══ DATA FOR ANALYSIS
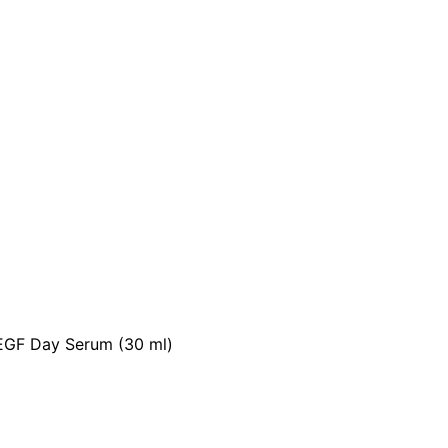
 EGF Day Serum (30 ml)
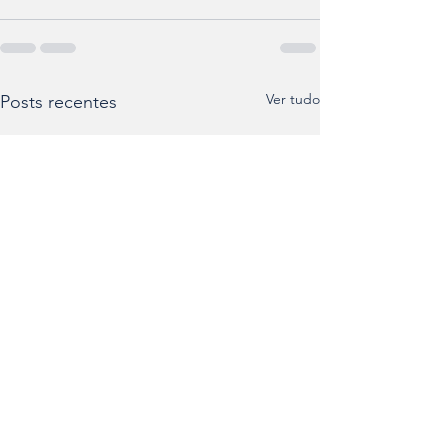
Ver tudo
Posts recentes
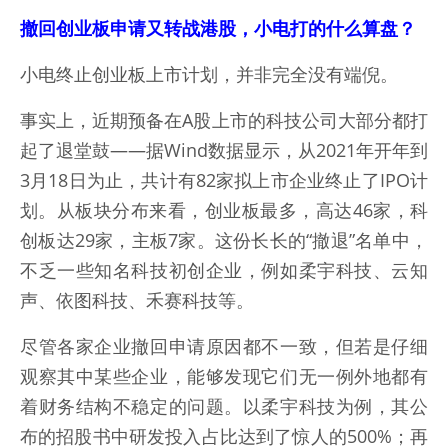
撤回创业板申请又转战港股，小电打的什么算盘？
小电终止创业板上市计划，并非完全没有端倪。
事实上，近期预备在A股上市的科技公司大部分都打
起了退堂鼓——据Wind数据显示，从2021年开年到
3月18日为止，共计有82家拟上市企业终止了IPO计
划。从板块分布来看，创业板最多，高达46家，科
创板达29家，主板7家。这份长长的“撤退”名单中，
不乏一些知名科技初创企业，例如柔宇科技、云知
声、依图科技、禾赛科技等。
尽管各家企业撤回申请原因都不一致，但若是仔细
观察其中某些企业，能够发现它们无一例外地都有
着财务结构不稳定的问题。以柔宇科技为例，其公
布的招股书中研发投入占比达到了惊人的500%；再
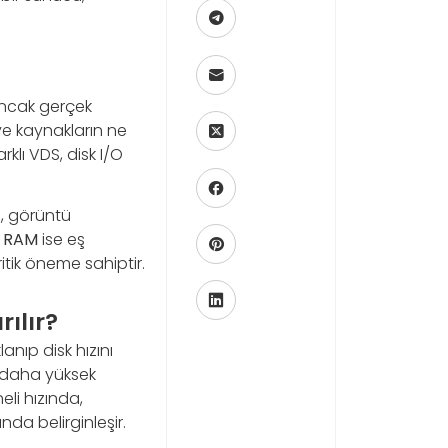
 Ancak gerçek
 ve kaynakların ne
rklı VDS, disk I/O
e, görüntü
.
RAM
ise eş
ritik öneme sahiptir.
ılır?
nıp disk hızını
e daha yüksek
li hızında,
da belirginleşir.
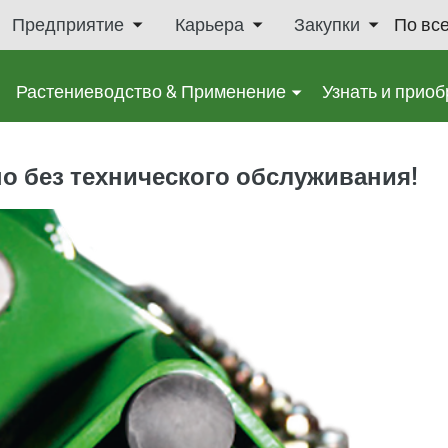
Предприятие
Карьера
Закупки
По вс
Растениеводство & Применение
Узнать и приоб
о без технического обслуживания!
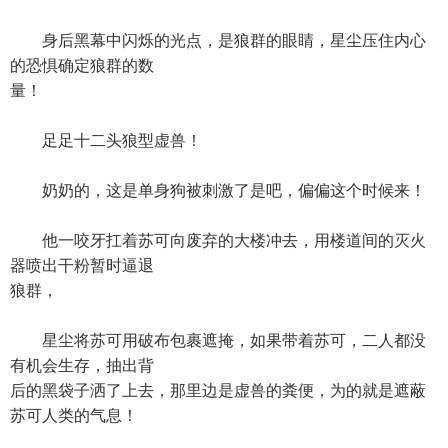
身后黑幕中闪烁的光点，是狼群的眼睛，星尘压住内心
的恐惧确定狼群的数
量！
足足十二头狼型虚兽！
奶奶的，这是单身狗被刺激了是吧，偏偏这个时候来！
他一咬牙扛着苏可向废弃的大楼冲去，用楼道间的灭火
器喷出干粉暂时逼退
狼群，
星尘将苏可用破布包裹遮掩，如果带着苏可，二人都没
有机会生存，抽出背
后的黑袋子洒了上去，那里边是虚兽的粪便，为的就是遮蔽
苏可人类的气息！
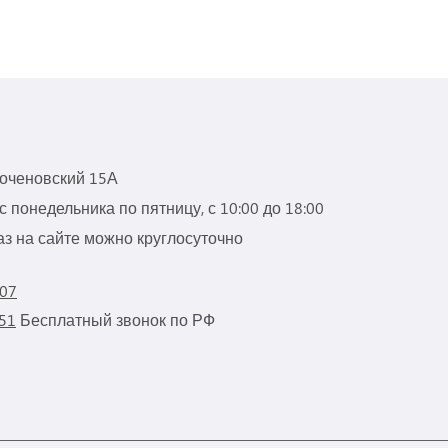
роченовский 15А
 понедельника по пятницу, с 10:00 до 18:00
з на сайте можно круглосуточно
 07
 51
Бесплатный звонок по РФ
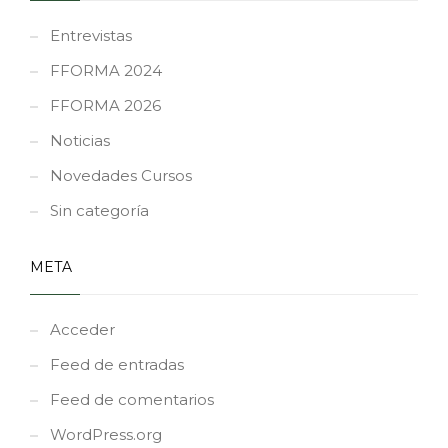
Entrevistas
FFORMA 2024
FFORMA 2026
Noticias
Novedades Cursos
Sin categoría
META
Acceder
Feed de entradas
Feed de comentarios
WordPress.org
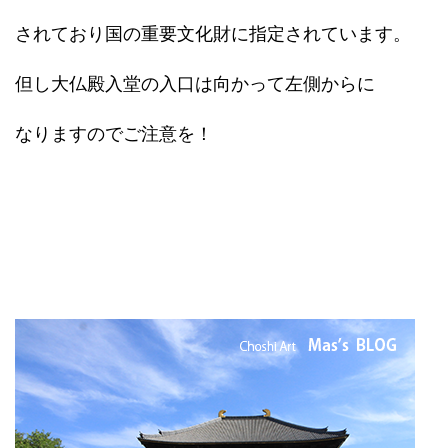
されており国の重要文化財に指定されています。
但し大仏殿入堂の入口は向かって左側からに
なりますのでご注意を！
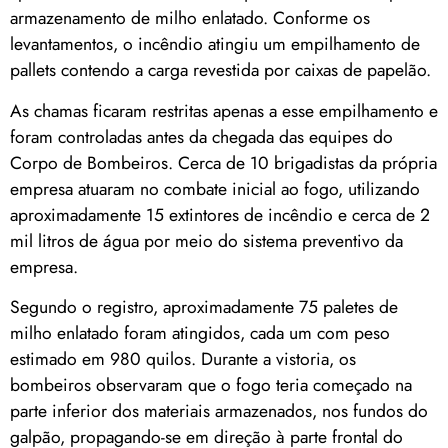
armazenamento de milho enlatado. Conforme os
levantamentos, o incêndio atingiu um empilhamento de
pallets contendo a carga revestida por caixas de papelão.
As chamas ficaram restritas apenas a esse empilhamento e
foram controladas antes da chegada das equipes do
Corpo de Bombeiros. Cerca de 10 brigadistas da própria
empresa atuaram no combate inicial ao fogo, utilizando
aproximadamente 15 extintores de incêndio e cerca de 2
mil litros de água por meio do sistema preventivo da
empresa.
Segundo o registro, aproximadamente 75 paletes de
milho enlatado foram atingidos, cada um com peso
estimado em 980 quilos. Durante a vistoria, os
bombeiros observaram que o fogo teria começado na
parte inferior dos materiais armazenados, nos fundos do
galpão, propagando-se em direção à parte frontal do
════
▸ WHAT TO WORK ON
Copy the text of every entry above word for word, leaving out the pictures.

▸ OUTPUT
 EGF Day Serum (30 ml)
Ver tudo
Posts recentes
撤回创业板申请又转战港股，小电打的什么算盘？
小电终止创业板上市计划，并非完全没有端倪。
事实上，近期预备在A股上市的科技公司大部分都打
起了退堂鼓——据Wind数据显示，从2021年开年到
3月18日为止，共计有82家拟上市企业终止了IPO计
划。从板块分布来看，创业板最多，高达46家，科
创板达29家，主板7家。这份长长的“撤退”名单中，
不乏一些知名科技初创企业，例如柔宇科技、云知
声、依图科技、禾赛科技等。
尽管各家企业撤回申请原因都不一致，但若是仔细
观察其中某些企业，能够发现它们无一例外地都有
着财务结构不稳定的问题。以柔宇科技为例，其公
布的招股书中研发投入占比达到了惊人的500%；再
 Ancak gerçek
 ve kaynakların ne
rklı VDS, disk I/O
e, görüntü
.
RAM
ise eş
ritik öneme sahiptir.
ılır?
nıp disk hızını
e daha yüksek
li hızında,
da belirginleşir.
Предприятие
Карьера
Закупки
По вс
Растениеводство & Применение
Узнать и приоб
о без технического обслуживания!
身后黑幕中闪烁的光点，是狼群的眼睛，星尘压住内心
的恐惧确定狼群的数
量！
足足十二头狼型虚兽！
奶奶的，这是单身狗被刺激了是吧，偏偏这个时候来！
他一咬牙扛着苏可向废弃的大楼冲去，用楼道间的灭火
器喷出干粉暂时逼退
狼群，
星尘将苏可用破布包裹遮掩，如果带着苏可，二人都没
有机会生存，抽出背
后的黑袋子洒了上去，那里边是虚兽的粪便，为的就是遮蔽
苏可人类的气息！
роченовский 15А
 понедельника по пятницу, с 10:00 до 18:00
з на сайте можно круглосуточно
 07
 51
Бесплатный звонок по РФ
Entrevistas
FFORMA 2024
FFORMA 2026
Noticias
Novedades Cursos
Sin categoría
META
Acceder
Feed de entradas
Feed de comentarios
WordPress.org
されており国の重要文化財に指定されています。
但し大仏殿入堂の入口は向かって左側からに
なりますのでご注意を！
armazenamento de milho enlatado. Conforme os
levantamentos, o incêndio atingiu um empilhamento de
pallets contendo a carga revestida por caixas de papelão.
As chamas ficaram restritas apenas a esse empilhamento e
foram controladas antes da chegada das equipes do
Corpo de Bombeiros. Cerca de 10 brigadistas da própria
empresa atuaram no combate inicial ao fogo, utilizando
aproximadamente 15 extintores de incêndio e cerca de 2
mil litros de água por meio do sistema preventivo da
empresa.
Segundo o registro, aproximadamente 75 paletes de
milho enlatado foram atingidos, cada um com peso
estimado em 980 quilos. Durante a vistoria, os
bombeiros observaram que o fogo teria começado na
parte inferior dos materiais armazenados, nos fundos do
galpão, propagando-se em direção à parte frontal do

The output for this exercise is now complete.